- _Given entries_:
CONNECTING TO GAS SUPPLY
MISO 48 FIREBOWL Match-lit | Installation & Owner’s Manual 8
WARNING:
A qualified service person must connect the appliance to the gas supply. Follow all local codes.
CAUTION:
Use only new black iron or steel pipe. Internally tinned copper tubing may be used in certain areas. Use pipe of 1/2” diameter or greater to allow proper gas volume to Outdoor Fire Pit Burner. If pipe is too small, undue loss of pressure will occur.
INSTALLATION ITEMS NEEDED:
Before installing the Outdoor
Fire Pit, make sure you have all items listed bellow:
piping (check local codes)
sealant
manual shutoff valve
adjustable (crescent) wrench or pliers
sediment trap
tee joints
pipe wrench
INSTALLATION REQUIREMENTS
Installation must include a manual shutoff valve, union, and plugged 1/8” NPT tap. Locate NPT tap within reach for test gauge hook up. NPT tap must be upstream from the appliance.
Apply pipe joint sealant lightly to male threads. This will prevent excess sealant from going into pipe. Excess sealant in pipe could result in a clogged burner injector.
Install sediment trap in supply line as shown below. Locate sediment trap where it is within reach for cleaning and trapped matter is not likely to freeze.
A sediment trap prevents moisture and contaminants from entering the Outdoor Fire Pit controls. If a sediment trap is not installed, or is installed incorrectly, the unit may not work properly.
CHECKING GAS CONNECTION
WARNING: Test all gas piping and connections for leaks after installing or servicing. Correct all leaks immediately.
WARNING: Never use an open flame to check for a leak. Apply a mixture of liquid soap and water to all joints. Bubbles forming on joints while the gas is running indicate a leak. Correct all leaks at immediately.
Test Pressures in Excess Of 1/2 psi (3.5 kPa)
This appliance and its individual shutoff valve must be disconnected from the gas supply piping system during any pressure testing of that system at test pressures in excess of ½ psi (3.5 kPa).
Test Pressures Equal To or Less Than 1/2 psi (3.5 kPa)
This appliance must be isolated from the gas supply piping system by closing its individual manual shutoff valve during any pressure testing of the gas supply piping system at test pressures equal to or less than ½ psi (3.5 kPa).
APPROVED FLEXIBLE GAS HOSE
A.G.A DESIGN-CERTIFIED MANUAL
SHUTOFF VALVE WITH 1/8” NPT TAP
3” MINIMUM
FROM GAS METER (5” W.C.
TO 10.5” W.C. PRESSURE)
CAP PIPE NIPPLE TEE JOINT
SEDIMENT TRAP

- _What you should do_:
Whenever a line above contains "codes", copy that line.

- _Reply to the exercise_:
A qualified service person must connect the appliance to the gas supply. Follow all local codes.
piping (check local codes)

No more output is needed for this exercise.